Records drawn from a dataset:

^^^^^^^^

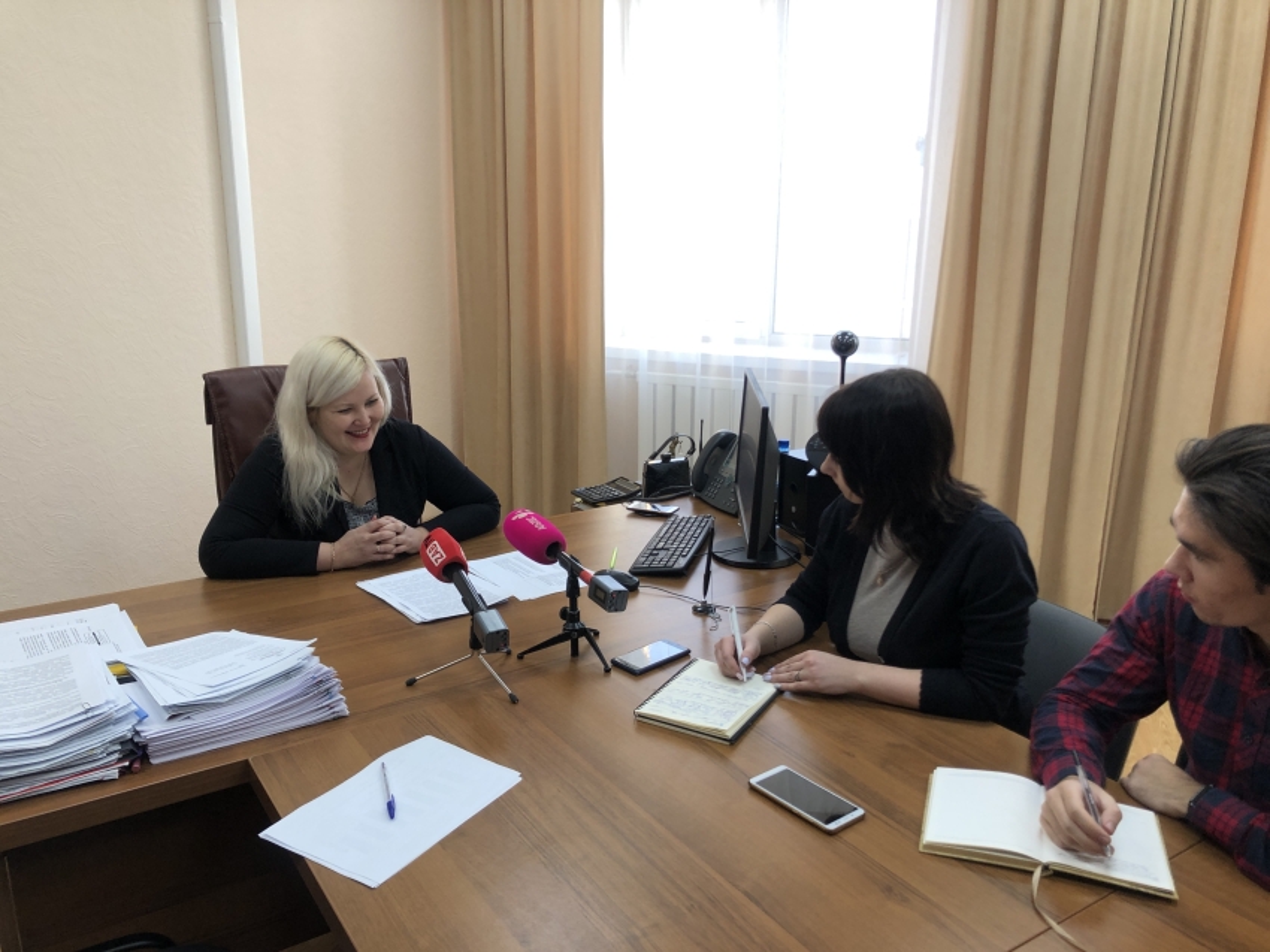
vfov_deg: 49.7
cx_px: 635
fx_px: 1027
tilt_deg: -14.2
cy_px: 476
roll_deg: -0.3
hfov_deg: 63.5
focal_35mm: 28
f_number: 1.8
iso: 25
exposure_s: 1/50
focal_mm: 3.99
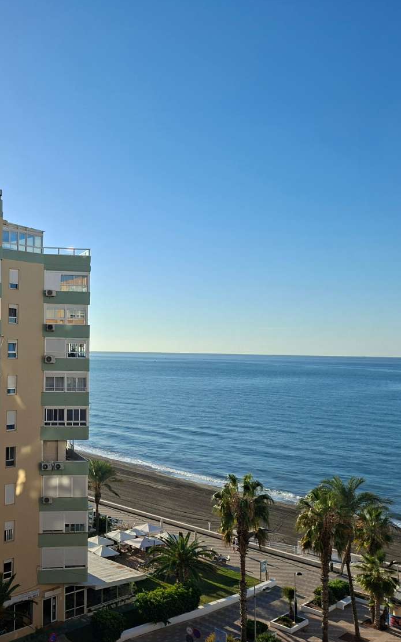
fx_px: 577
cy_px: 324
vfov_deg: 58.1
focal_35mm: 33
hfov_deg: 35.6
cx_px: 26
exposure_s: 1/1653
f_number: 1.8
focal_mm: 5.54
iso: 50
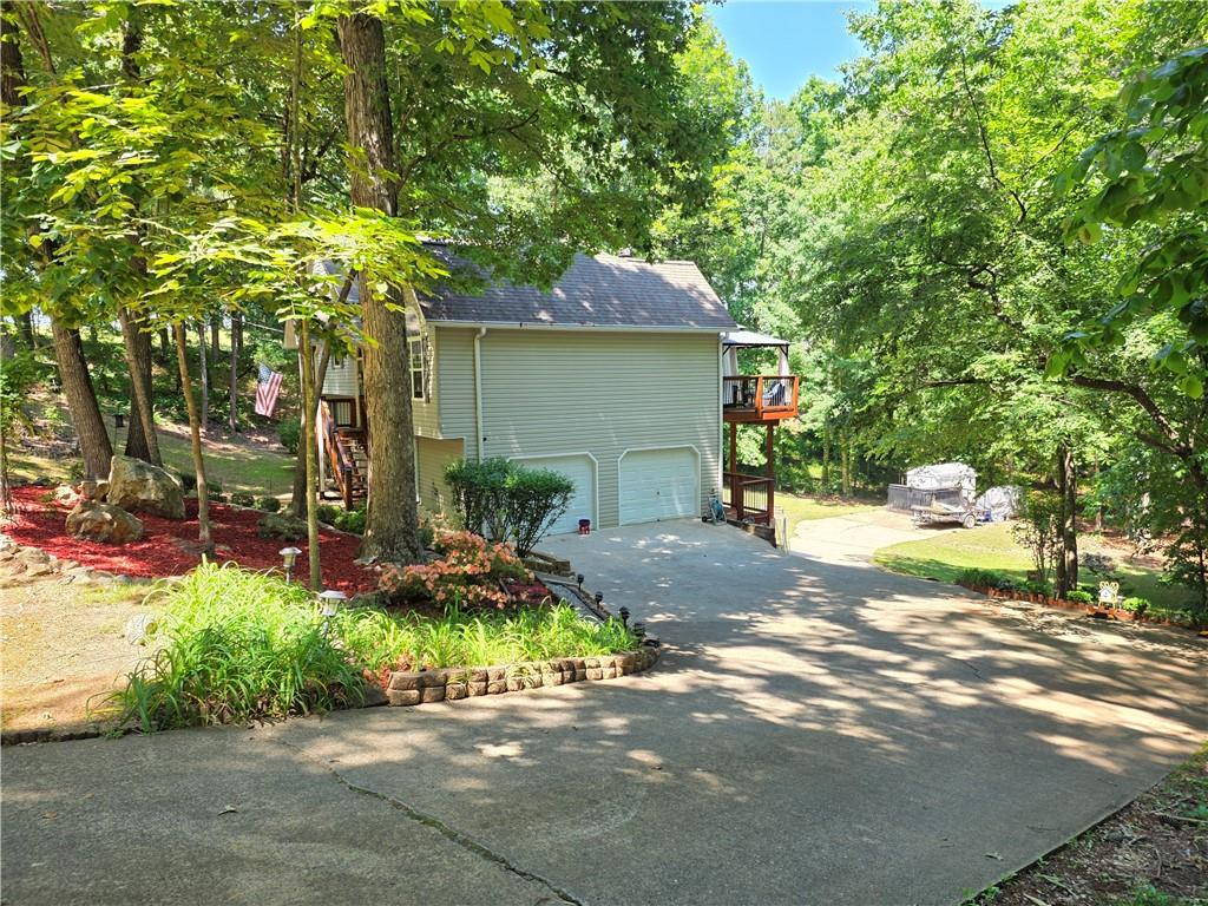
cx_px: 604
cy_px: 453
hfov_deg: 73.9
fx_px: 803
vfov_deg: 58.9
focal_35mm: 23
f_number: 1.7
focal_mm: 6.25
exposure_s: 1/359
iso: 50
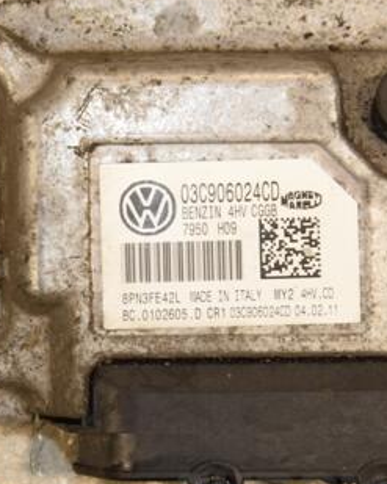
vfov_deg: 13.6
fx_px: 2034
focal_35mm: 142
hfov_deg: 10.9
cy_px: 288
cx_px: 149
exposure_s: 1/200
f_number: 7.1
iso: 800
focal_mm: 52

^^^^^^^^

Reproduce all the entries above exactly. Include no images.

vfov_deg: 49.7
cx_px: 635
fx_px: 1027
tilt_deg: -14.2
cy_px: 476
roll_deg: -0.3
hfov_deg: 63.5
focal_35mm: 28
f_number: 1.8
iso: 25
exposure_s: 1/50
focal_mm: 3.99
fx_px: 577
cy_px: 324
vfov_deg: 58.1
focal_35mm: 33
hfov_deg: 35.6
cx_px: 26
exposure_s: 1/1653
f_number: 1.8
focal_mm: 5.54
iso: 50
cx_px: 604
cy_px: 453
hfov_deg: 73.9
fx_px: 803
vfov_deg: 58.9
focal_35mm: 23
f_number: 1.7
focal_mm: 6.25
exposure_s: 1/359
iso: 50
vfov_deg: 13.6
fx_px: 2034
focal_35mm: 142
hfov_deg: 10.9
cy_px: 288
cx_px: 149
exposure_s: 1/200
f_number: 7.1
iso: 800
focal_mm: 52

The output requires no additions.